The judge spoke. "Unless the claimant is able to produce a witness… Lady Chiara, can you name a witness who can confirm the conversation you said you overheard and to what happened in the captain’s cabin."
"No, your Honor. I was locked into the cabin when I overheard the conversation through the open window, and Signor Sanguanero locked the door from the inside before he violated me. It is my word, then an innocent young girl of seventeen from the country, against the eternal silence of the late Signor Sanguanero. This man over there," she pointed at Niccolo, "is the only one who I know was part of the conversation, but even for that it is my word against his."
The judge nodded. "Messer Chiamora, please proceed."

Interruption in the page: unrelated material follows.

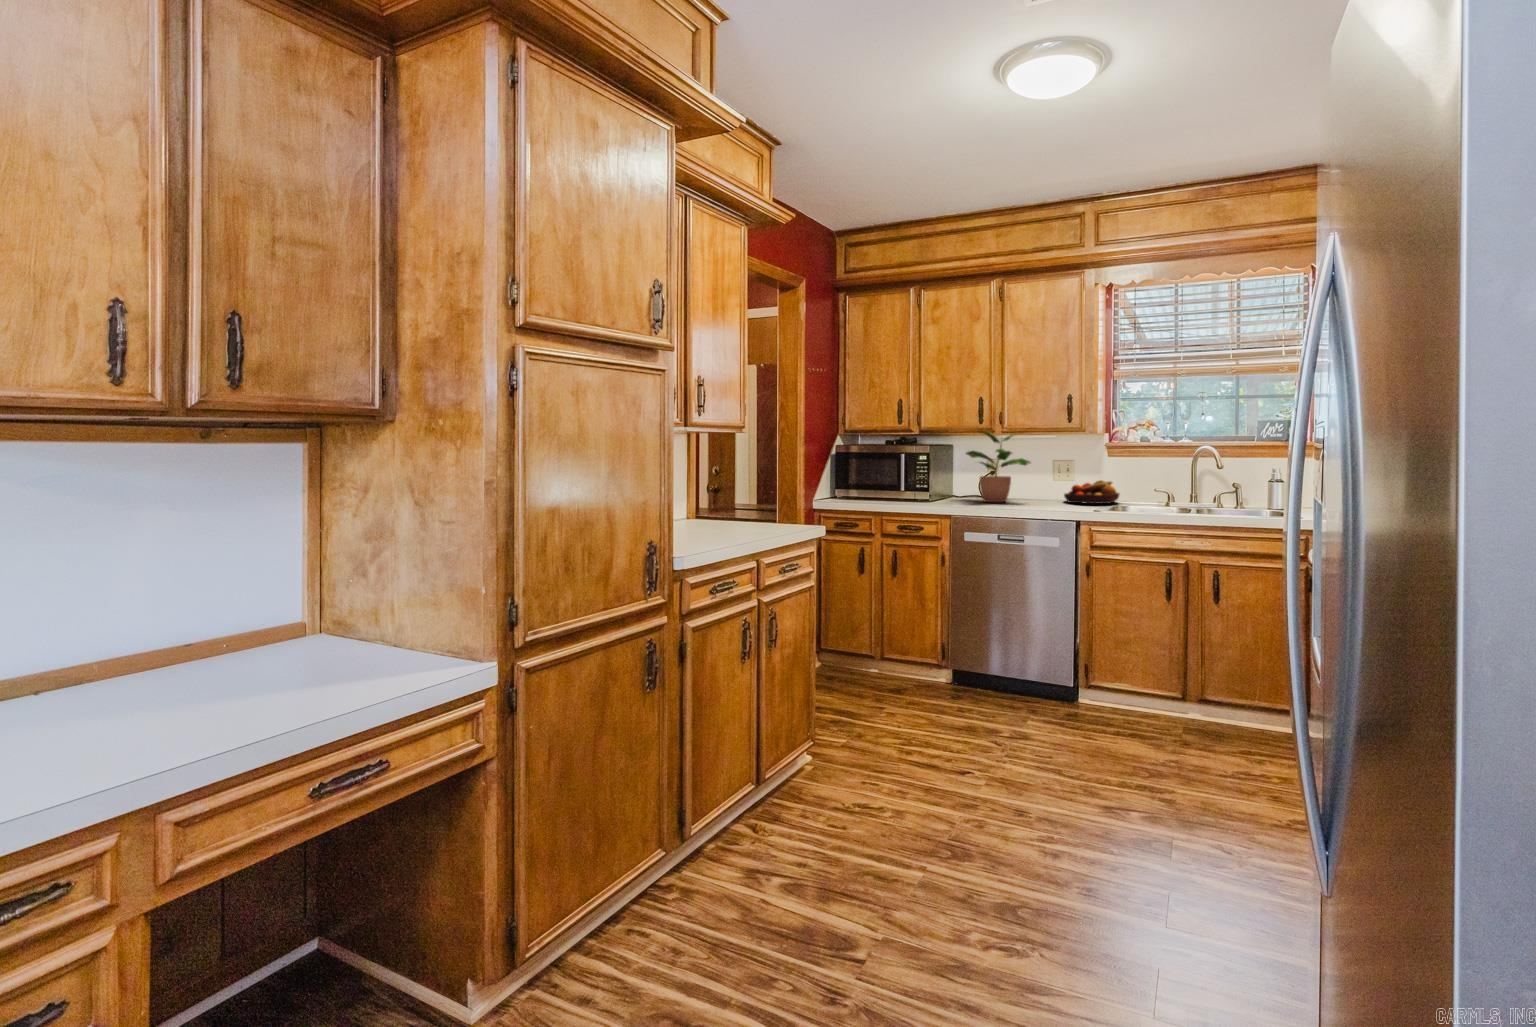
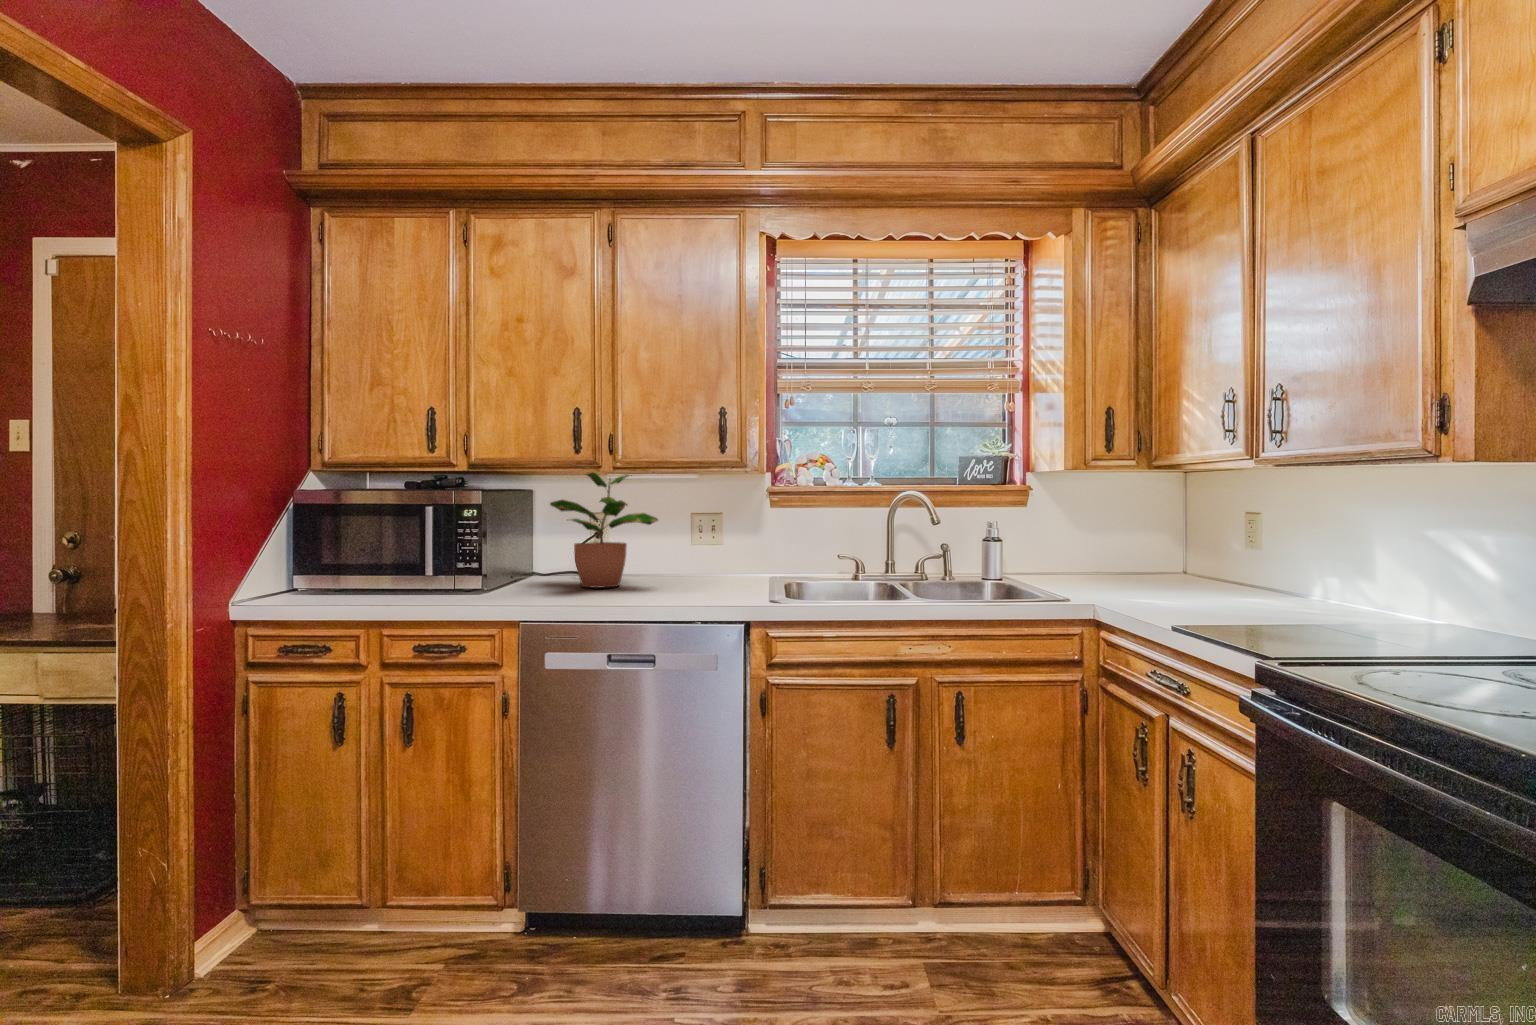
fruit bowl: present [1064,480,1119,504] -> none [708,546,789,584]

"Your Honor, the facts speak for themselves. The claimant admits running away from a binding marriage contract. She can provide no witnesses for her claims of crucial events on the Santa Caterina, all of which are strenuously denied by my honorable client, while the conduct of the claimant over the last three years can hardly be viewed as that of a self-respecting and honorable, noble young maiden. Rather than seek refuge in a convent, as any pious young woman would have done, she joined up with a group of traveling players and mountebanks who present vulgar and lewd plays, dress immodestly, blaspheme and are engaged in other activities I would be ashamed to mention in mixed company. In fact, if the claimant ever sets foot in Siena or any of its dominions, my client will denounce her to the authorities for defrauding him of ten thousand florins and causing damages of several thousand more. I submit to the tribunal that the claimant is not an honorable person and that her claims must therefore be seen as the lies and false fabrications that they are. Your Honor, I submit to the tribunal that the case be dismissed as malicious and that the claimant be made to pay for the heavy expenses my client incurred to defend himself and the honor of Casa Sanguanero. I have spoken."
A slow murmur rose among
the spectators and persisted in spite of the senior judge’s stern gaze.

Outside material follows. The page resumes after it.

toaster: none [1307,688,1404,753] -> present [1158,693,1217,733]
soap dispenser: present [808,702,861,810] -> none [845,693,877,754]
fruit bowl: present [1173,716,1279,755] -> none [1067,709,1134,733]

"Professor Barbarigo, do you wish to question the claimant?"
"Yes, your Honor." He came over to her, standing to her left, halfway between her and the dais. "Lady Chiara, did you ever participate in any lewd or blasphemous plays?"
"No, a few of the short skits I Magnifici presented, contain, what the French call ‘double entendres’, harmless fun that some people may disapprove of, but we never spoke lewd words or performed lewd acts. I have played in a religious play presented to monks in a Benedictine monastery."
"Is it not true that I Magnifici are mainly known for their performances of commedia erudita?"
"Yes, I Magnifici have been invited to perform comedies by the Latin playwrights Plautus and Terrence, as well as a classical Greek tragedy, by many illustrious noble and merchant families in all major cities in Tuscany and beyond — Casa Medici, Buondelmonti, Albizzi, Giandonati in Florence, Casa Tolomei, Salimbeni, Piccolomini in Siena, Benincasa in Monte Pulciano, Lord Baglione in Perugia, Casa Farnese in Rome, Casa d’Este of Ferrara, to name just a few."
"And were you in fact the person who translated these plays from Latin into the Tuscan vernacular?"
"Yes, esteemed Professor."
"Your Honor, I submit that none of these illustrious houses would have invited a troupe of ill-repute." He briefly paused, taking a deep breath, before turning back to her. "Lady Chiara, is it true that you extracted ten thousand florins from Signor Niccolo Sanguanero under false pretenses?"
"Yes, Professor."
"Tell the tribunal why you did this."
"I feared that no tribunal would believe me if I accused Signor Sanguanero of violating me, nor of having stolen all my mother’s jewels. It would be the word of a young girl, who ran away from a marriage contract, against the word of a respected Sienese citizen. If I wanted justice and redress, I had to get it myself. So I set out to destroy Casa Sanguanero as a merchant house in punishment for what Signor Sanguanero had done to me. I do not see myself as the owner of the money I extracted from them, but only as its guardian. It will be used for good causes, to help people in need."